It’s a closely-guarded secret that can now be revealed - on Friday, May 14, Steve Matheson and I served as the critics for an event at Biola University the focus of which Stephen Meyer and his book “Signature in the Cell”. (Well, actually, this was the lead-in to some big hoopla about the release of a new Illustra DVD entitled “Darwin’s Dilemma”. But that will have to be the subject of someone else’s writing, since I didn’t go to the screening, nor did I bother to scarf up a DVD.) The format for this was a bit different from your usual debate - thus, after the glitzy Meyer presentation, a panel of hand-selected critics (chosen by the event organizers) would be given opportunities to grill Meyer. In other words, there would be no tit-for-tat here, but rather a one-way exchange of Q&A. This is roughly what transpired, but in a shorter period of time than I had expected.

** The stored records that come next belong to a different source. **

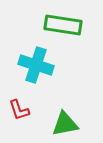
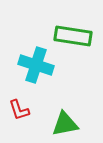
green rectangle: moved 10 px right, 11 px down
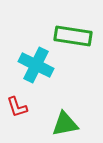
cyan cross: rotated 8 degrees clockwise
red L-shape: moved 2 px left, 3 px up
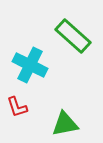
green rectangle: rotated 33 degrees clockwise
cyan cross: moved 6 px left
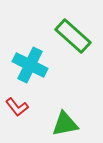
red L-shape: rotated 20 degrees counterclockwise
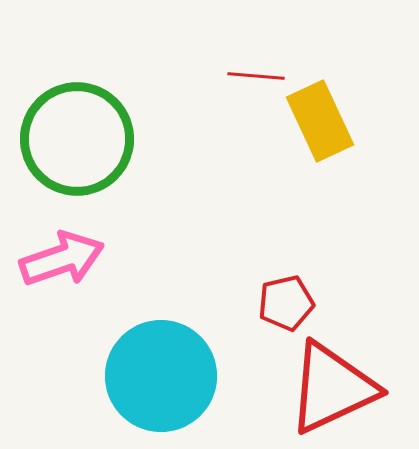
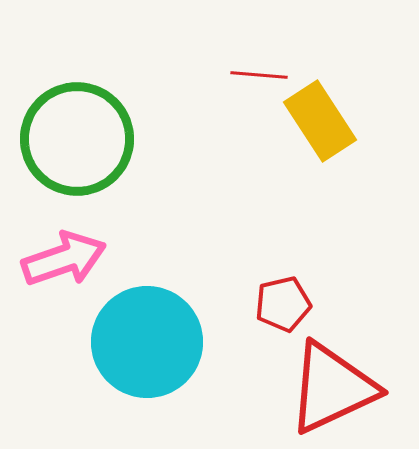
red line: moved 3 px right, 1 px up
yellow rectangle: rotated 8 degrees counterclockwise
pink arrow: moved 2 px right
red pentagon: moved 3 px left, 1 px down
cyan circle: moved 14 px left, 34 px up
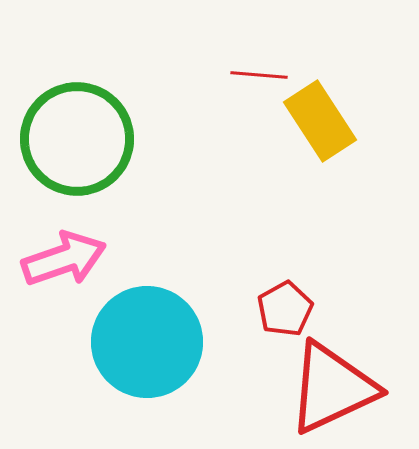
red pentagon: moved 2 px right, 5 px down; rotated 16 degrees counterclockwise
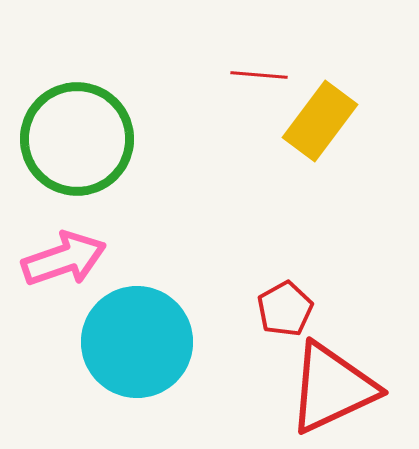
yellow rectangle: rotated 70 degrees clockwise
cyan circle: moved 10 px left
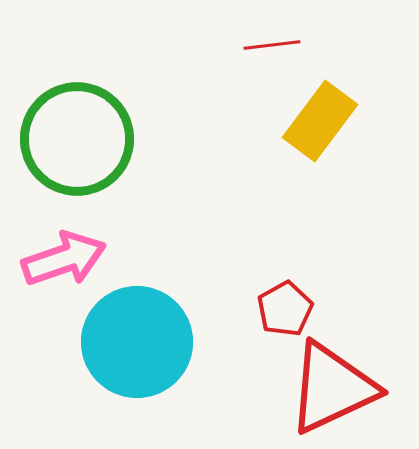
red line: moved 13 px right, 30 px up; rotated 12 degrees counterclockwise
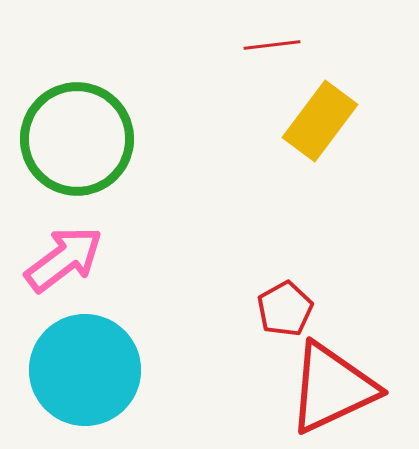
pink arrow: rotated 18 degrees counterclockwise
cyan circle: moved 52 px left, 28 px down
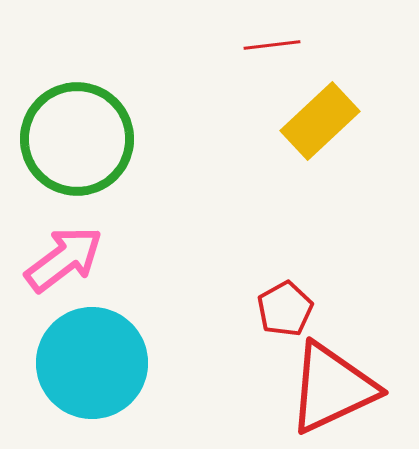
yellow rectangle: rotated 10 degrees clockwise
cyan circle: moved 7 px right, 7 px up
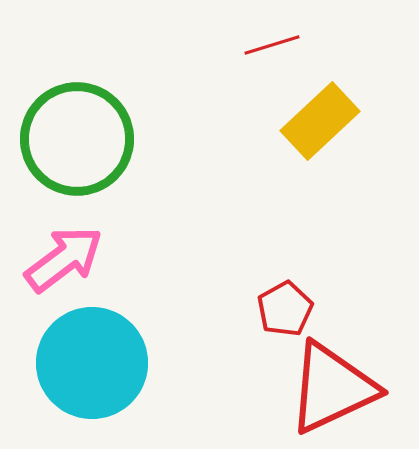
red line: rotated 10 degrees counterclockwise
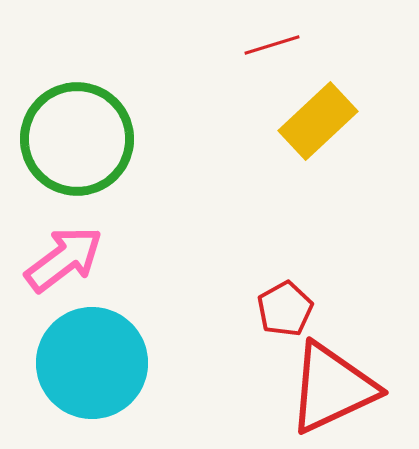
yellow rectangle: moved 2 px left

I have posted a longer essay on my blog, where comments may also be made. I’ll summarize the most important points here, focusing just on the questions I was able to ask. Due to the time constraints, I only got to ask three questions. The answers and discussion that followed these included some interesting (and perhaps important) concessions. Briefly, Meyer did not offer to disagree with the notion that there are in some senses a disconnect between the quantity of specified information (in whatever sense he uses the term in his book - please refrain from rehashing this issue in the comments) and biological function. He also granted that some of the analogies he uses in his book were not really strong selling points for the design argument. (My question focused on the analogy with computers and engineered objects.) Finally, he intimated that high specified information content was not a feature of all proteins. This latter point may seem obvious, but I think it important to have ID advocates backing down from claims or even hints that all (or even most) proteins have high specified information contents.
That’s my experience in a very small nutshell. I would have liked more time for questions, to be sure. But in general the format that was proposed to me was followed. To be sure, Meyer danced around many of the issues, but in retrospect this may have been because I pressed him on things that he was not familiar with.